Как случается, то, что иногда случается.

Проходя, под стеной, я становлюсь религиозным. Я начинаю просить Его о снисхождении, чтоб Он отвлекся и помог нам пройти незамеченными. Просто так я Его не отвлекаю, знаю, что Он занят важным делом, а я не важным. Мы быстро проходим под стеной, снег пушист и легок, а тропу еще можно различить. Про Макса в такой ситуации сразу забываем. Затем тропа поворачивает от стены и мы оказываемся к ней спиной. "Миллионы тонн снега смотрели им в спину" пугающая, но слишком кокетливая фраза. Ее принес... кто же принес ее? И вот, пока эти "миллионы" смотрели, мы шли как заведенные, уже саднило горло от дыхания, нет мы не шли, это был бег. Вот, первая трещина. Оглядываюсь назад – Макса не видно. Перевожу озабоченный взгляд выше – на "миллионы", потом на трещину. "Как же он перелезет тут? По этой лесенке, наклоненной вниз!" Останавливаемся. Время совсем не движется. А они смотрят... Ну, где же он?

— Надо подождать...

— Ага... Нет, надо идти.

В палатке
Снегопад на Луковой

Мы переходим один мост, затем другой, потом перепрыгиваем еще одну уже неширокую трещину, небольшой крутой спуск катимся на рюкзаках, и еще немного по инерции бежим по уже почти плоскому леднику. Также по инерции доходим до нашей палатки в первом лагере. Залезаем внутрь – все, "я в домике". Вечереет. Заводим горелку, пьем чай. Усталость последних дней давит и придавливает – шевелится, не то, что куда-то идти, невыносимо тяжко. Всё внутри как-то обрушивается, и сам ты становишься безвольной недвижимостью. Нет, наша компания не распалась, мы остро ощущали отсутствие третьего. Какие-то незримые нити уходили от нас к Максу и, может быть вели его в нужном направлении. А, может, нет. Необъяснимая уверенность, что все будет хорошо, покрылась мелкими трещинами, потом от нее стали откалываться куски. Безрезультатные выглядывания из палатки отламывали от этой уверенности все больше и больше. Скоро совсем стемнеет, и о, ужас, придется надевать ботинки и идти на ледник. Наступили сумерки. Теперь Макс, не то пройдет мимо (хотелось верить, что он всё же преодолел эти злополучные трещины), не то, вообще, заплутает в темноте. Я уже, не убираю обратно в палатку высунутую голову. Всматриваясь в темнеющую бугристую поверхность ледника, почти материализую призрак хромающего человечка бредущего в невыносимом одиночестве. Или я уже не всматриваюсь никуда?

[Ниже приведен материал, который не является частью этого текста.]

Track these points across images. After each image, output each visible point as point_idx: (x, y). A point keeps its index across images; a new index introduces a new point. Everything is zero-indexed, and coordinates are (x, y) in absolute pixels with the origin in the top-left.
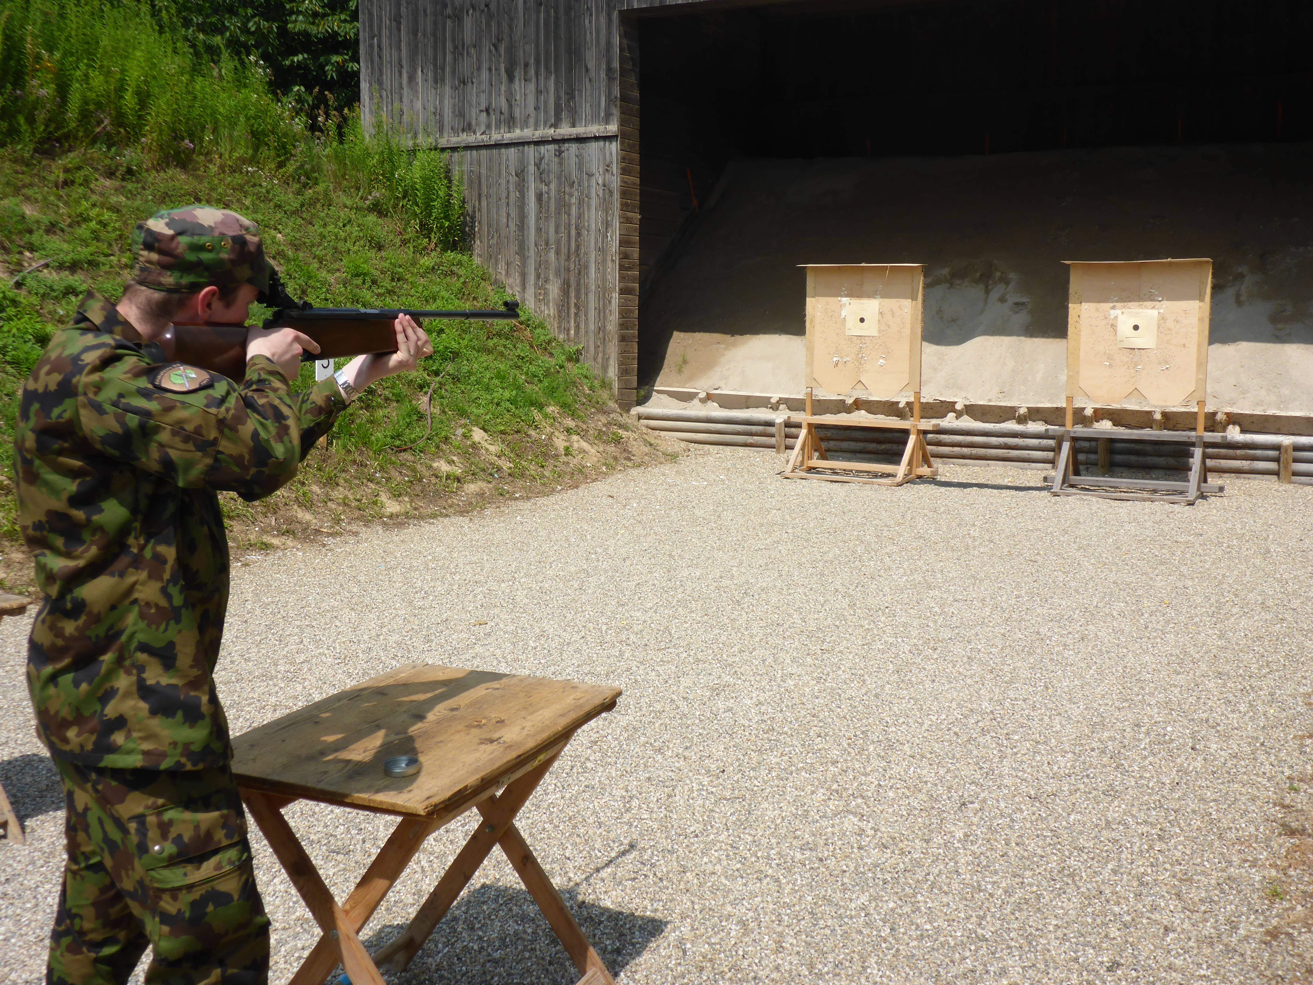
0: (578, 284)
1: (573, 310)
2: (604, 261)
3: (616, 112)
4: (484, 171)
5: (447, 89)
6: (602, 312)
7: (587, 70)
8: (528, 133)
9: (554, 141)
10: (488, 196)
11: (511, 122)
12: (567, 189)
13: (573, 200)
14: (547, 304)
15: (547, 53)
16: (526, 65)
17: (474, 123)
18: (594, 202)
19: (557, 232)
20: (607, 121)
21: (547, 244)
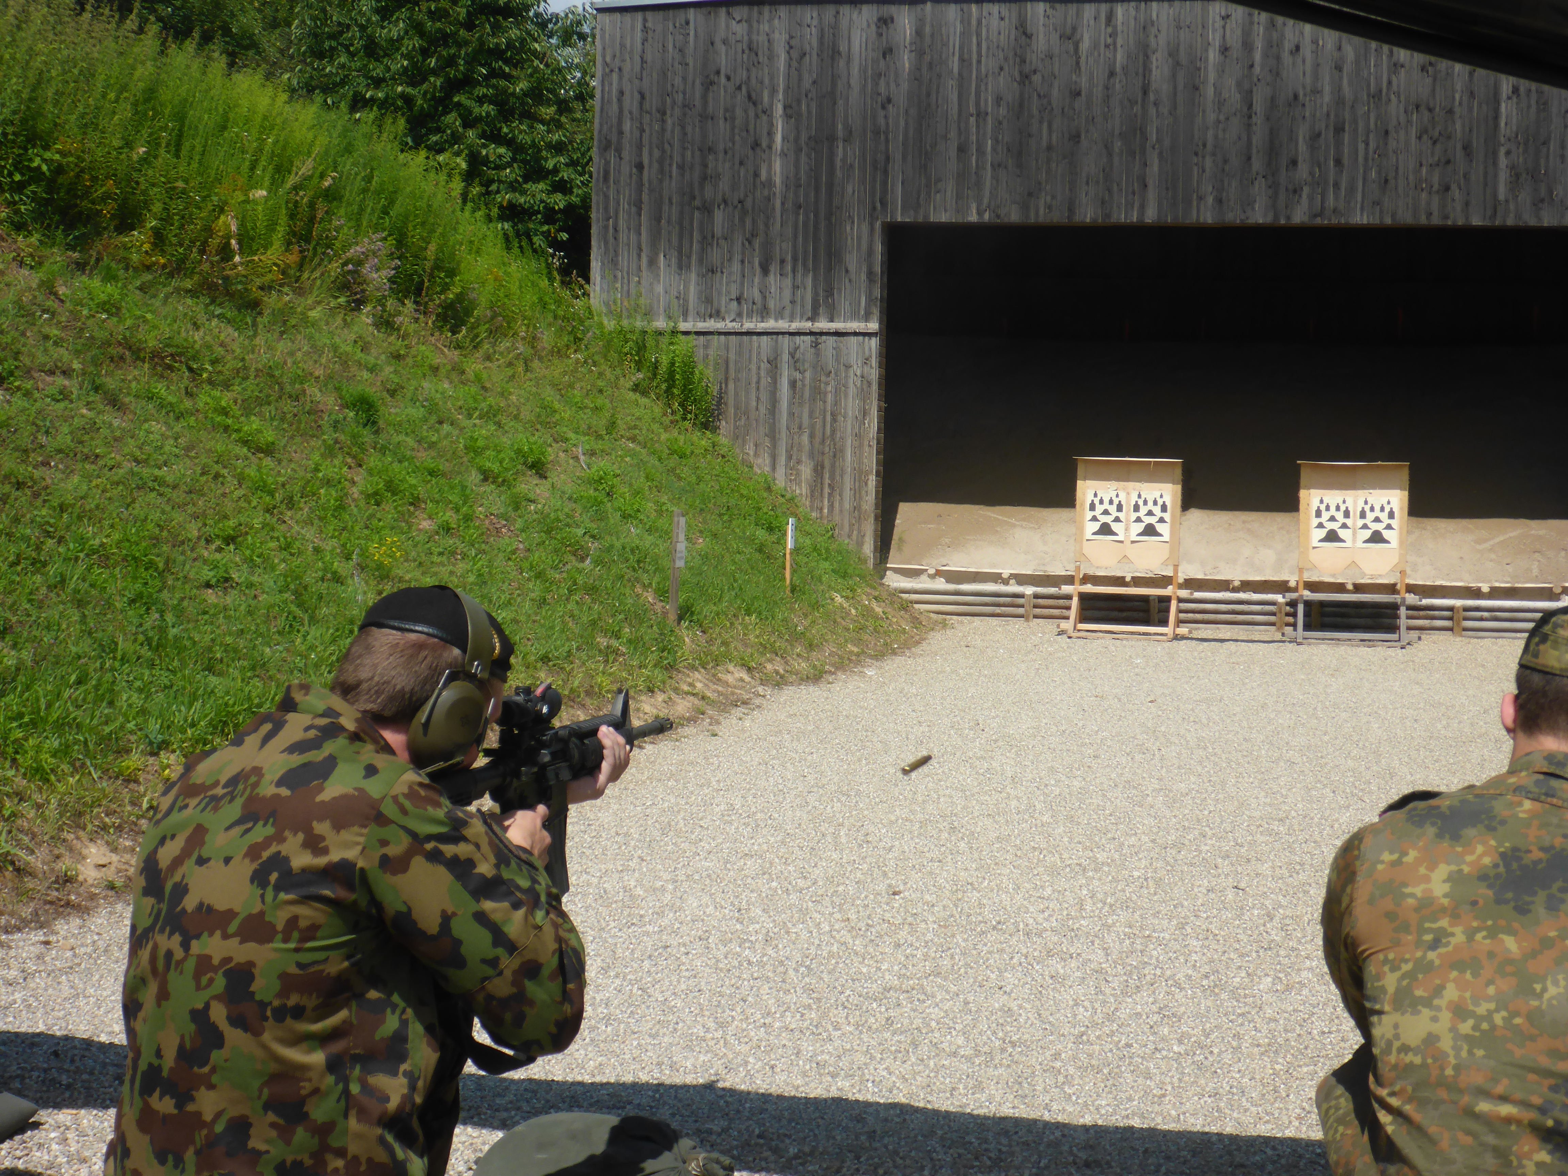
0: (833, 466)
1: (827, 490)
2: (861, 446)
3: (876, 312)
4: (732, 357)
5: (693, 276)
6: (857, 493)
7: (847, 271)
8: (782, 325)
9: (811, 333)
10: (737, 380)
11: (764, 313)
12: (823, 378)
13: (829, 388)
14: (799, 484)
15: (805, 252)
16: (782, 261)
17: (723, 309)
18: (852, 391)
19: (811, 416)
20: (867, 318)
21: (800, 428)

Кто-то резко коротко дергает из–под меня коврик, и я просыпаюсь. Но, сон не хочет растворяться, он застревает во мне только, что увиденной картинкой: Маленькую комнату заливает яркий весенний свет. Кресло, у которого из подлокотника торчит разодранный поролон, упрямо заставляет смотреть на себя.

— Это я нервничала, когда говорила ему о тебе...

Я толкаю Сергея:

– Что это?

– Землетрясение!

Неужели, на этом всё.

Вверху слабо зарокотало. Стихло. Потом с нарастанием, уже оглушительно загрохотало близко и ниже. Мы вскочили, сердце застучало, как научил стучать свои механизмы Зингер. Снаружи висел туман, и всепоглощающий грохот. Было страшно и торжественно.

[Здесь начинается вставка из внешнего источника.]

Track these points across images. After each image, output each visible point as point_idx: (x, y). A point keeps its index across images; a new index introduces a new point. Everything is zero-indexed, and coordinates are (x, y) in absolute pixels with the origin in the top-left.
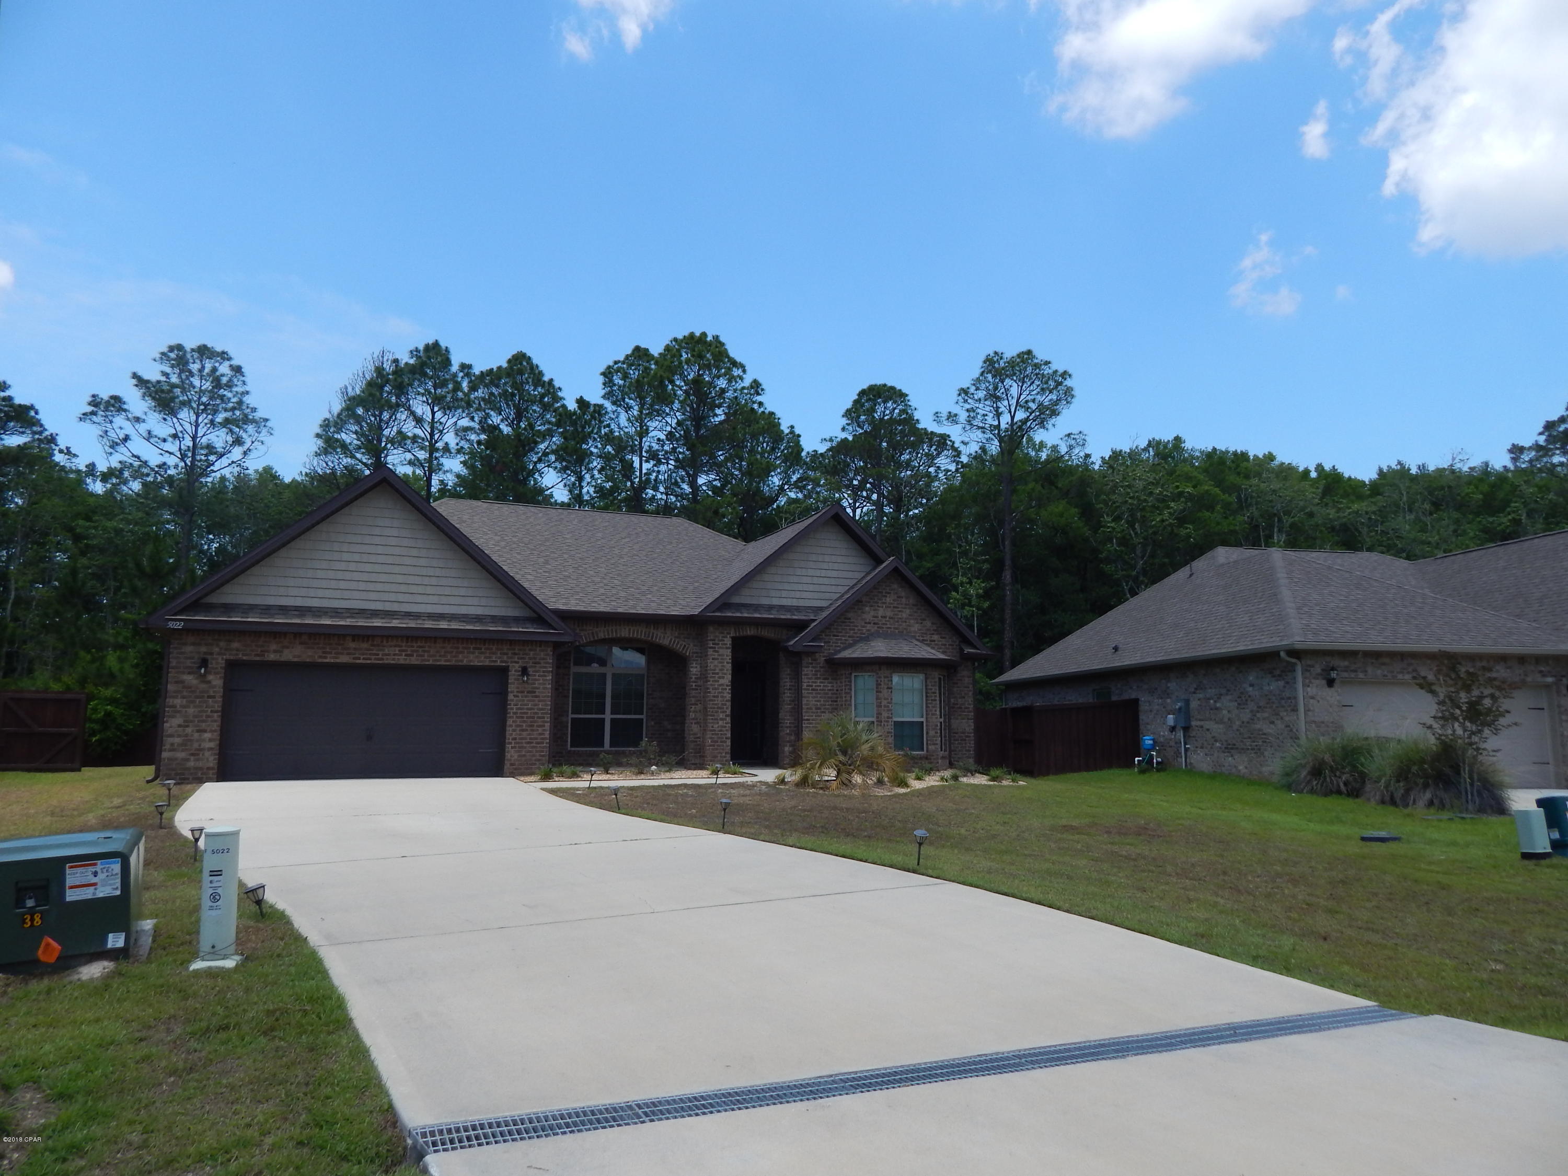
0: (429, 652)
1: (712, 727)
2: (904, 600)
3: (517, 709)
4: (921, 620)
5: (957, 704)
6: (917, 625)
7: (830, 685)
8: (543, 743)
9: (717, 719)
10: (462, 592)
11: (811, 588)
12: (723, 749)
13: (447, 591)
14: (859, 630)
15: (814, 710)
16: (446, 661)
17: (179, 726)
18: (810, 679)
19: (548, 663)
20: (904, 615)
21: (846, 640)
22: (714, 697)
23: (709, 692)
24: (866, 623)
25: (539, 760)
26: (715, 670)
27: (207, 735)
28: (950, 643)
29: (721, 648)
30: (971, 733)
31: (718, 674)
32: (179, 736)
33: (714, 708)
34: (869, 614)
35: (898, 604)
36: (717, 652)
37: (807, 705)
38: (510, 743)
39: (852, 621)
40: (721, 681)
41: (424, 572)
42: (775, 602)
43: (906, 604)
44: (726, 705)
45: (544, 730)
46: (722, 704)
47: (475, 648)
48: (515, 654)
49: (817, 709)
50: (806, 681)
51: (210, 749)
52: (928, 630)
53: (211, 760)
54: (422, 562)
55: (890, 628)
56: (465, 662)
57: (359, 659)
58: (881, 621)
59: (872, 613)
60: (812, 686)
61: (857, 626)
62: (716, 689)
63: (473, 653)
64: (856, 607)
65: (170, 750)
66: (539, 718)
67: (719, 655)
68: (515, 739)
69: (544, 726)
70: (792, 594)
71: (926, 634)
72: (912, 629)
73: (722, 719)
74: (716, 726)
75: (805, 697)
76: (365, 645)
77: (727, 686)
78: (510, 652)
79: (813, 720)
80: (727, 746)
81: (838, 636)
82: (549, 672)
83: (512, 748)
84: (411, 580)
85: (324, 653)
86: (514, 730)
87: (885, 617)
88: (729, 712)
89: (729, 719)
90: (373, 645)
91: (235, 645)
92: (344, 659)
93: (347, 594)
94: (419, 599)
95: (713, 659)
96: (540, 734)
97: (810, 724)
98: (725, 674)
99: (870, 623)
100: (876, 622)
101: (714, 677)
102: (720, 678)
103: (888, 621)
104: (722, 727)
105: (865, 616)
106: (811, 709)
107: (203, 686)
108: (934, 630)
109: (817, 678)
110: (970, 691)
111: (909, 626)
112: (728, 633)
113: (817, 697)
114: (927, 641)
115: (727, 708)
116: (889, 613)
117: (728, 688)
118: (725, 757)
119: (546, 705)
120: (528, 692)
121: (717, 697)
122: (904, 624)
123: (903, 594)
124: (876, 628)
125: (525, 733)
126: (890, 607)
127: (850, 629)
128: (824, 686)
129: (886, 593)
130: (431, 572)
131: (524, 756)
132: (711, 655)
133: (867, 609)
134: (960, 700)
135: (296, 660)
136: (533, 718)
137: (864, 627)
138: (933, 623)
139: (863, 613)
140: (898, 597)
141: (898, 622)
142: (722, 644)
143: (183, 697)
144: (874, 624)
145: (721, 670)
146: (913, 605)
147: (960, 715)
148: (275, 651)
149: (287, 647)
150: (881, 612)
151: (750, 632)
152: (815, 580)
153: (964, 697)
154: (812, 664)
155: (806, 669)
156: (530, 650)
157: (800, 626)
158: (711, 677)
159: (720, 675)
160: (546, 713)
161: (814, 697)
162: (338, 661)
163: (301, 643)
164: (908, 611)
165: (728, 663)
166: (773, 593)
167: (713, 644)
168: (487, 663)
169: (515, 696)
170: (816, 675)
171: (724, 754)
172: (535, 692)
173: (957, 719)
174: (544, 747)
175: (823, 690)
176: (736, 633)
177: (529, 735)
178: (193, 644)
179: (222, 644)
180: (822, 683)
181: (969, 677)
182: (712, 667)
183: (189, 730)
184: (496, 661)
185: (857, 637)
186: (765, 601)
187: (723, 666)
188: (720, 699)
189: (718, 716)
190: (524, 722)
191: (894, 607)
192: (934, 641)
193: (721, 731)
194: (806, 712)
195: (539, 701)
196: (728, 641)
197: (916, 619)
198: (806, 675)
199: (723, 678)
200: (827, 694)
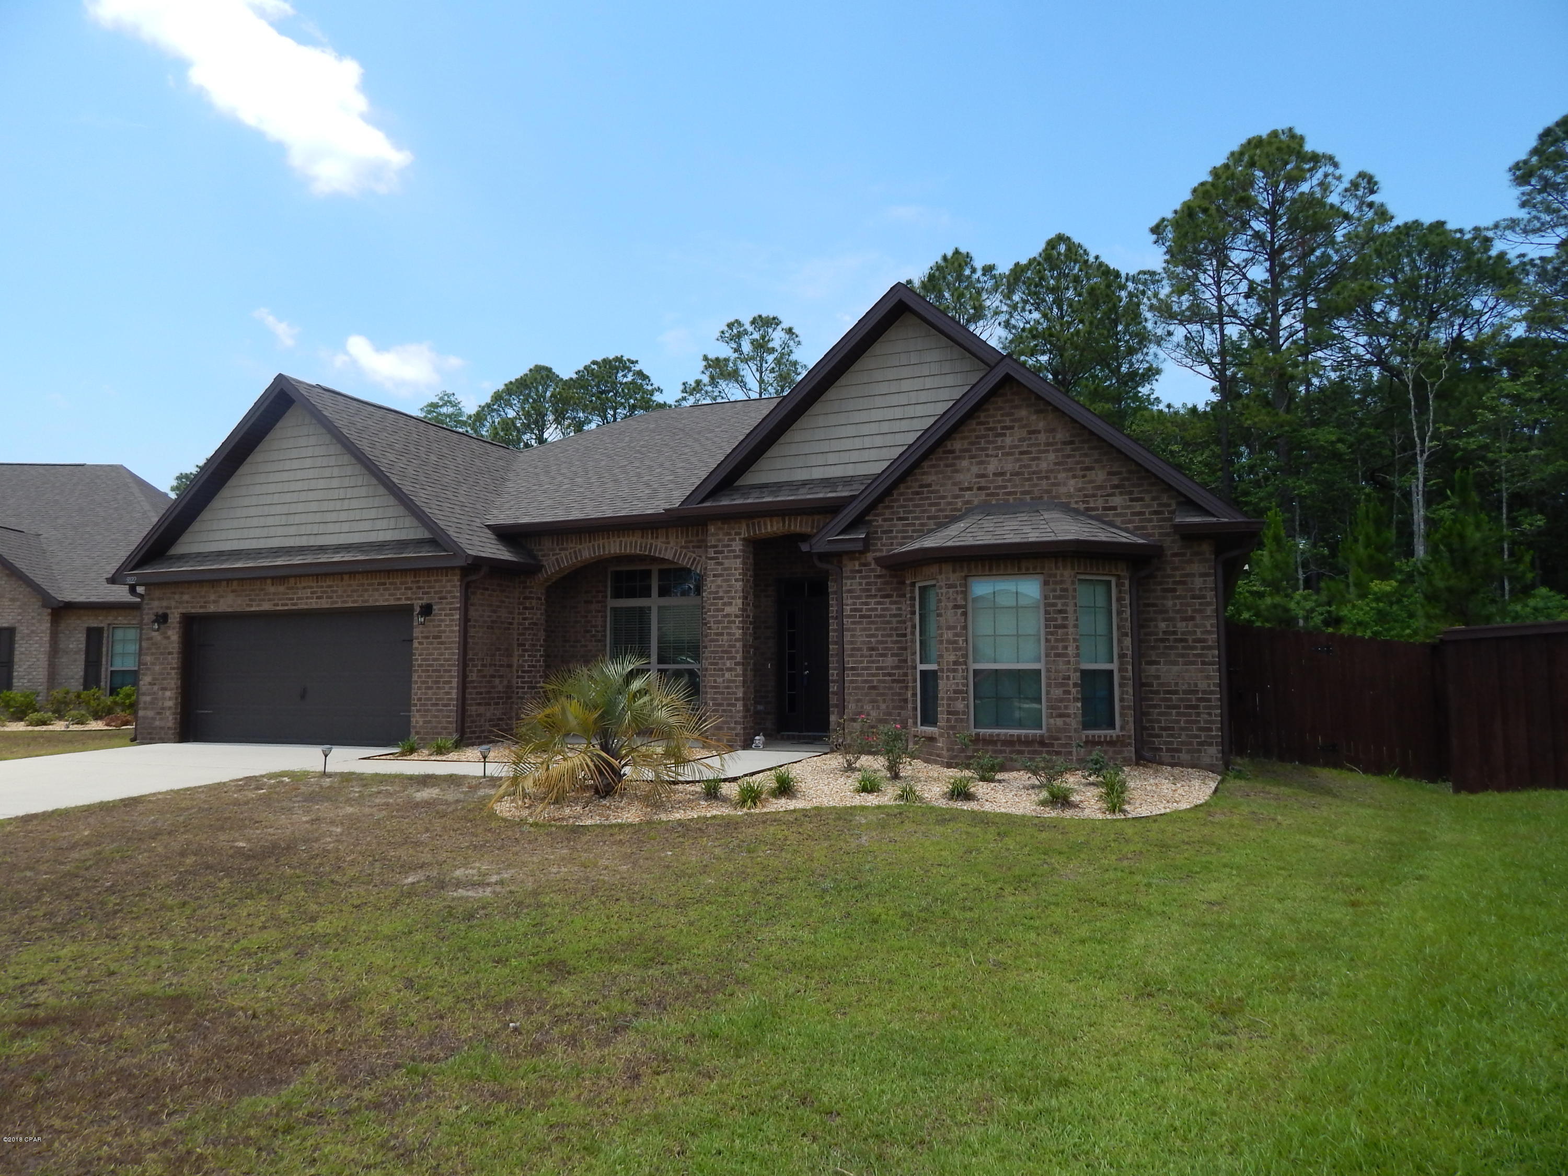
0: (336, 592)
1: (715, 681)
2: (1042, 438)
3: (423, 660)
4: (1082, 469)
5: (1175, 633)
6: (1072, 482)
7: (894, 607)
8: (449, 705)
9: (722, 670)
10: (373, 514)
11: (879, 441)
12: (731, 717)
13: (357, 515)
14: (950, 504)
15: (865, 652)
16: (354, 602)
17: (150, 684)
18: (859, 597)
19: (454, 597)
20: (1044, 465)
21: (922, 525)
22: (717, 634)
23: (710, 628)
24: (961, 489)
25: (446, 728)
26: (717, 592)
27: (168, 694)
28: (1155, 508)
29: (727, 558)
30: (1212, 692)
31: (722, 598)
32: (149, 694)
33: (717, 652)
34: (967, 472)
35: (1029, 446)
36: (722, 564)
37: (852, 643)
38: (415, 705)
39: (933, 488)
40: (728, 610)
41: (335, 494)
42: (817, 474)
43: (1048, 444)
44: (734, 646)
45: (451, 688)
46: (730, 646)
47: (379, 584)
48: (419, 588)
49: (872, 649)
50: (850, 601)
51: (170, 708)
52: (1100, 487)
53: (169, 720)
54: (335, 483)
55: (1015, 493)
56: (371, 603)
57: (277, 605)
58: (992, 482)
59: (975, 469)
60: (861, 610)
61: (943, 497)
62: (719, 622)
63: (377, 590)
64: (942, 463)
65: (145, 709)
66: (445, 671)
67: (725, 569)
68: (419, 699)
69: (450, 682)
70: (845, 457)
71: (1094, 496)
72: (1063, 490)
73: (729, 670)
74: (720, 680)
75: (848, 630)
76: (282, 589)
77: (736, 616)
78: (414, 586)
79: (863, 669)
80: (739, 712)
81: (907, 519)
82: (455, 609)
83: (418, 711)
84: (325, 506)
85: (251, 600)
86: (419, 688)
87: (1002, 474)
88: (739, 658)
89: (739, 669)
90: (288, 588)
91: (186, 597)
92: (266, 606)
93: (272, 532)
94: (331, 528)
95: (714, 576)
96: (448, 693)
97: (858, 675)
98: (733, 598)
99: (970, 489)
100: (983, 484)
101: (716, 604)
102: (725, 604)
103: (1009, 480)
104: (730, 681)
105: (959, 477)
106: (859, 649)
107: (165, 642)
108: (1116, 487)
109: (868, 597)
110: (1209, 604)
111: (1054, 484)
112: (737, 534)
113: (870, 629)
114: (1096, 509)
115: (737, 652)
116: (1010, 466)
117: (737, 620)
118: (734, 729)
119: (453, 654)
120: (434, 637)
121: (722, 634)
122: (1044, 482)
123: (1041, 425)
124: (984, 497)
125: (430, 692)
126: (1012, 454)
127: (931, 505)
128: (883, 609)
129: (1003, 428)
130: (342, 493)
131: (430, 722)
132: (712, 570)
133: (965, 463)
134: (1179, 624)
135: (230, 610)
136: (439, 671)
137: (956, 497)
138: (1110, 474)
139: (957, 471)
140: (1030, 433)
141: (1030, 479)
142: (729, 551)
143: (152, 654)
144: (980, 489)
145: (728, 592)
146: (1064, 443)
147: (1183, 656)
148: (214, 602)
149: (222, 597)
150: (993, 466)
151: (772, 527)
152: (885, 427)
153: (1192, 618)
154: (860, 571)
155: (849, 582)
156: (436, 581)
157: (831, 508)
158: (712, 604)
159: (726, 600)
160: (453, 665)
161: (864, 629)
162: (262, 608)
163: (233, 591)
164: (1052, 456)
165: (736, 580)
166: (814, 460)
167: (715, 553)
168: (393, 603)
169: (420, 643)
170: (869, 590)
171: (732, 725)
172: (440, 637)
173: (1175, 663)
174: (451, 711)
175: (881, 616)
176: (749, 533)
177: (435, 694)
178: (160, 599)
179: (177, 597)
180: (878, 603)
181: (1203, 575)
182: (713, 589)
183: (156, 688)
184: (399, 599)
185: (946, 517)
186: (801, 475)
187: (730, 586)
188: (725, 637)
189: (724, 664)
190: (429, 677)
191: (1021, 453)
192: (1115, 508)
193: (728, 687)
194: (852, 656)
195: (446, 649)
196: (737, 546)
197: (1070, 470)
198: (850, 591)
199: (730, 604)
200: (888, 622)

Среди небольших холмов ледника, вдалеке, стояла одинокая фигурка, опирающаяся на палки. Ее поставили только-что, перед самым занавесом, вынув откуда-то из тумана. Еще немного, еще несколько секунд, и надвигающаяся ночь сотрет ее с нашей сцены. Оцепенение отпускает нас и мы хором орем: "Мааакс!" Включаем фонарик, машем руками. Лавина, которая так и не показала себя, затихла.